En segundo lugar, los pronósticos fiscales en los que se enfocan las elecciones son una fantasía o, como se dice en el lenguaje del FMI: “A falta de un impulso importante del crecimiento potencial, estabilizar la deuda en el mediano plazo implicará algunas decisiones difíciles”. Sí: será necesaria alguna combinación de impuestos más altos, cargos a los usuarios y recortes en el gasto planeado para estabilizar la deuda pública en el mediano plazo. ¿Cómo afrontar estos desafíos, económicos y políticos? ¿Qué puede pasarle al país si el próximo gobierno tampoco los aborda?
El Partido Laborista es el gran favorito para ganar el poder en las elecciones. Así pues, si las encuestas son correctas, pronto tendrá que abordar estas cuestiones. Será bueno que un gobierno laborista pusiera remedio a esas deficiencias. Su manifiesto tampoco es un documento terrible. Tiene razón, por ejemplo, en insistir en la necesidad de estabilidad y de reforma de la planeación. Los conservadores fracasaron en lo segundo y se burlaron de lo primero. Sin embargo, tampoco será suficiente. Para entender por qué, basta leer la excelente “respuesta inicial” del Instituto de Estudios Fiscales al manifiesto laborista. Llega a la conclusión de que, a pesar de reconocer tanto el terrible estado de los servicios públicos como la restricción fiscal, el Partido Laborista no tiene planes creíbles para hacer frente a ninguno de los dos.
Vale la pena citar esta demoledora sentencia: “Los aumentos del gasto en los servicios públicos prometidos en la tabla de ‘costos’ son minúsculos y triviales. Los aumentos de impuestos, más allá de la inevitable reducción de la evasión fiscal, son aún más triviales. El mayor compromiso, el tan cacareado ‘plan de prosperidad verde’, no supera los 5 mil millones de libras al año, financiados en parte mediante préstamos y un impuesto a las ganancias extraordinarias para los gigantes de gas y petróleo”.
“Más allá de eso, casi nada en formas de promesas definitivas sobre el gasto a pesar de que el Partido Laborista diagnostica problemas profundamente arraigados en la pobreza infantil, la falta de vivienda, el financiamiento de la educación superior, la atención social de los adultos, las finanzas de los gobiernos locales, las pensiones y mucho más. Pero sí promesas concretas aunque de no hacer cosas. No aumentar la deuda al final del pronóstico. No aumentar los impuestos a los trabajadores. No aumentar las tasas del impuesto sobre la renta, de la Seguridad Social, del IVA o del impuesto corporativo”.

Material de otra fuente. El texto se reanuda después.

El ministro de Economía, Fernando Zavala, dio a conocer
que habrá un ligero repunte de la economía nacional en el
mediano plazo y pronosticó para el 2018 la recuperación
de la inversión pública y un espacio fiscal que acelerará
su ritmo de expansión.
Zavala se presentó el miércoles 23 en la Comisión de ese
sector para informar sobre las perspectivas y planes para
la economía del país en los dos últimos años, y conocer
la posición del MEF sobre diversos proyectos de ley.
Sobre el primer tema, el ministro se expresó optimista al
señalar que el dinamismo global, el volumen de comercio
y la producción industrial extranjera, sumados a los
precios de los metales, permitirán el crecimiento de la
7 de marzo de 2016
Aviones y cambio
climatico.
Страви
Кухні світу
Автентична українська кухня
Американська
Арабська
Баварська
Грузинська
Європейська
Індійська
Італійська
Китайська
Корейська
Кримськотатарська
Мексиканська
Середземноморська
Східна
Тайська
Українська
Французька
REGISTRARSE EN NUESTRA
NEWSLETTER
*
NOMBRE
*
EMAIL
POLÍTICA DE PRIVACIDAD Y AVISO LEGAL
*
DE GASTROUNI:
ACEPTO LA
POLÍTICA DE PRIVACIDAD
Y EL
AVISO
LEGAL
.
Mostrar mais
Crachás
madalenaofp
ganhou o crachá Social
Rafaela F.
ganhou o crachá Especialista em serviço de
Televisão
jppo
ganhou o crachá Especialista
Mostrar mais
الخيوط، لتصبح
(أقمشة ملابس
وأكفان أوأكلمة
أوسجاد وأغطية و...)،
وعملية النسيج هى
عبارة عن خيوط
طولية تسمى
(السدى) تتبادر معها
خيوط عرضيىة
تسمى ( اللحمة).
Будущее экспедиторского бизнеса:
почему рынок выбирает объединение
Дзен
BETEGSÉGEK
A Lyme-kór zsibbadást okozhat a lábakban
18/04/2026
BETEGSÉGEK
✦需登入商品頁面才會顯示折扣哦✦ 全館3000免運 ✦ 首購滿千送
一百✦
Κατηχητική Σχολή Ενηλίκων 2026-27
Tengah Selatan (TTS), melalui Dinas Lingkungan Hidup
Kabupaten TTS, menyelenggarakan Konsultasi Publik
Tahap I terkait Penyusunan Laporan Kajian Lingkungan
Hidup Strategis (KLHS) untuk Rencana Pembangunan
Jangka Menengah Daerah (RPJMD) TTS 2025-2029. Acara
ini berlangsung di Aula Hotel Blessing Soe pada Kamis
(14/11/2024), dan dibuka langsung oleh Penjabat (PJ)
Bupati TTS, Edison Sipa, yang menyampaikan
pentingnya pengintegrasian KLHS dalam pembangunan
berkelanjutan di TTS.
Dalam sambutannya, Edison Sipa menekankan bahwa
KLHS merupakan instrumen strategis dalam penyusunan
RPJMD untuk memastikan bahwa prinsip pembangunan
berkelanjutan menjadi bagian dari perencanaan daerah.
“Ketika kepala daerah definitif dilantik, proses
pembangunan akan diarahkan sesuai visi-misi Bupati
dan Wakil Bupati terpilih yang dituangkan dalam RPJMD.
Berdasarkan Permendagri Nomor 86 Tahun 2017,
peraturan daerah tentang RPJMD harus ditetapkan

Esta es la política de la evasión. Detrás de esto hay una teoría de la política democrática: nunca reconocer la verdad. Como forma de ganar elecciones, esto puede tener sentido. Pero, como enfoque de gobierno, es un claro peligro, ya que no prepara a nadie para lo que se tiene que hacer. Como forma de tratar la democracia misma es aún peor. Tratar a los votantes como niños solo puede garantizar un cinismo cada vez mayor sobre nuestra política. Si no podemos admitir ante los votantes las duras realidades que enfrentamos, van a desconfiar cada vez más de los políticos y, por tanto, de nuestra propia democracia.